I want my god-damned memories back. Fuck you, epilepsy! What did I do to deserve this?

Circling the Block

I walked around the block several times today. To get the most steps, I walk around the outside edge of the block, which necessarily involves crossing the street several more times than just walking along the inside edge of the block. 

I start the Samsung Fitness app on my smart watch and head out the back door into the 70-degree sunshine and head down the driveway on the side of the house to the front sidewalk. For a city under quarantine, there always seems to be someone out everytime I go. Once it was a lady with her big fluffy white collie. Another time it was a couple of chubby 20-something girls out for a workout together, alternating walking and jogging down the street, with their ponytails flopping as they went. Then there were the parents out for a walk with their elementary-age children who were on their scooters and bikes.

I cross the street in front of my house and walk straight toward the neighbor’s front door, and take a sudden right turn at the sidewalk. I worry that she sees me coming towards her house and that I’m freaking her out. Maybe tomorrow, I’ll find a better place to cross the street so she doesn’t think that the scruffy old man from across the street is coming to get her.

From there I walk south toward Harry Truman’s house. Cecil’s big old mutt barks a greeting at me as I go by. Poor Cecil’s front yard looks as forlorn as my back yard. Tufts of wild garlic coming up in patches here and there, but mostly a thin expanse of dead brown grass that reminds me too much of the hair on the top of my head. 

At the corner of Truman Road, the house right across the street from Harry’s is having some remodeling done. The carpenter just leaves his van parked along the curb with the doors open as he shuttles back and forth for tools. I give him a wave every time I go by, but I keep my distance. I don’t want us passing the ‘rona around. 

I make another right turn and step across the broken beer bottle in the middle of the street as I head west down Truman. The quality of the sidewalk decreases markedly. No one has a house facing the street here. It’s just a couple of side yards and a driveway between Delaware and Union. Rollaway dumpster sitting there waiting for the trash man to come. 

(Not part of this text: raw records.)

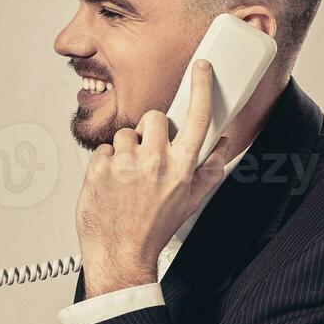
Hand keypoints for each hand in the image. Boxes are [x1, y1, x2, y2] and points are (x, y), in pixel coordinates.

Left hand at [76, 59, 231, 298]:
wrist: (120, 255)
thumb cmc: (154, 230)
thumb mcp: (191, 201)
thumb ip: (210, 169)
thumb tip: (225, 143)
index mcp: (182, 168)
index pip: (197, 117)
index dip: (201, 87)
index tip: (200, 68)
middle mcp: (154, 162)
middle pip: (154, 118)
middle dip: (151, 131)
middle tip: (149, 155)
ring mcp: (124, 165)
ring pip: (126, 134)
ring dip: (126, 150)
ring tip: (128, 176)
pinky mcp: (98, 169)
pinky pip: (103, 149)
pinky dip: (106, 163)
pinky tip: (112, 184)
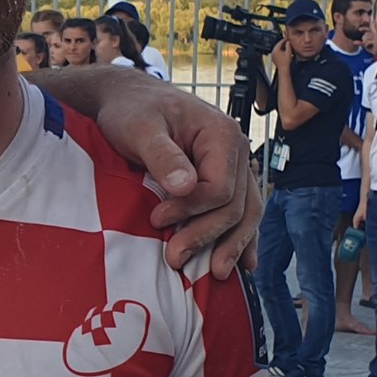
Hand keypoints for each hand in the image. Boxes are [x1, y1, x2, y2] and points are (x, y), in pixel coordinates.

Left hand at [90, 77, 259, 278]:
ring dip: (232, 245)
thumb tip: (186, 187)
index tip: (157, 219)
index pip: (221, 188)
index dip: (191, 210)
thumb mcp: (140, 128)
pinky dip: (241, 238)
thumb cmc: (133, 110)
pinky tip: (244, 262)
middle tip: (173, 258)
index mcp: (222, 134)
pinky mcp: (224, 180)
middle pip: (237, 206)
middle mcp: (237, 151)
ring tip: (217, 274)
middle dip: (208, 236)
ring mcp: (234, 167)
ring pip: (246, 213)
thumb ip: (162, 156)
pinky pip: (241, 212)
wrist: (130, 101)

I cross the street over the broken curbs at Union and Truman and hang my third right turn. Lots of houses facing the street here, but all the fancy brass plaques embedded in the sidewalk with their historical facts are gone. Hell, the sidewalk itself is mostly gone. It’s not even concrete. Just a patchwork of bricks that is overgrown with weeds in a lot of places. The pedestrians are gone too. I guess they prefer to violate the quarantine on Delaware Street. 

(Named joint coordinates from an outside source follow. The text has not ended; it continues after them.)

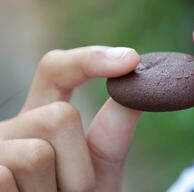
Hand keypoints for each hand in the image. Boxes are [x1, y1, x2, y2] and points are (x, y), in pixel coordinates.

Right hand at [0, 46, 141, 191]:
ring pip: (37, 153)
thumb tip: (136, 89)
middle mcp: (14, 128)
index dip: (89, 60)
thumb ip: (112, 131)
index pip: (57, 71)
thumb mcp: (98, 167)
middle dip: (79, 163)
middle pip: (59, 115)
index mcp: (42, 121)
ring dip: (58, 189)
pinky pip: (8, 176)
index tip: (130, 59)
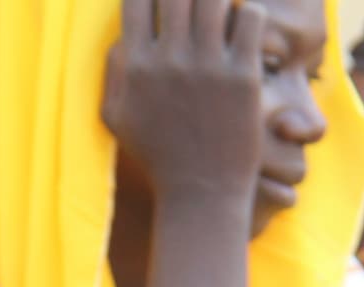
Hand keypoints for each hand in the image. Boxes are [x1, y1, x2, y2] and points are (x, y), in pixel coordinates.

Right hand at [100, 0, 265, 205]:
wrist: (200, 192)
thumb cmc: (157, 155)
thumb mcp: (116, 119)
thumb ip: (113, 72)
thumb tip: (122, 32)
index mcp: (136, 68)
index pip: (136, 0)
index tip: (160, 3)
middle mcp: (169, 61)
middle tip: (193, 7)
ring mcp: (208, 66)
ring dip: (218, 0)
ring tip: (219, 13)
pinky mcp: (243, 75)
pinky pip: (250, 17)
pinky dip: (247, 13)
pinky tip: (242, 30)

Honestly, I expected a lot more garbage laying around, but there’s only a couple of empty soda bottles and a couple of chunks of broken mirror. 

The houses get nicer again as I get closer to the Waldo Avenue end of the block. Maybe I can thank the Restoration Branch church folks for that since they used to own the school a half-block farther west on Waldo. 

Union jogs ever so slightly west at Waldo, and I’m tempted to cross the intersection diagonally northeast instead of making the ever so slight angle for a regular north crossing. Right turn #4 and I’m heading down Waldo back to Delaware. The houses get real nice here. The real-estate clan, the McClains live in 2 of the houses at the next intersection, and they are fully remodeled and gorgeous pieces of Victorian architecture. Makes me a tad jealous and creates a feeling of inferiority because I haven’t done anything since the new roof and paint job on my joint 2 years ago. 

Right turn #5, and I head three houses down Delaware crossing Farmer at the T-intersection it makes. And then I take right turn #6 and head back up my driveway and back to my back porch, where the dogs greet me like I’ve been gone a lot longer than 9 minutes. 

I hit the “finish workout” button on my watch and go inside. Time to plop my ass back down in front of my laptop and get back to work.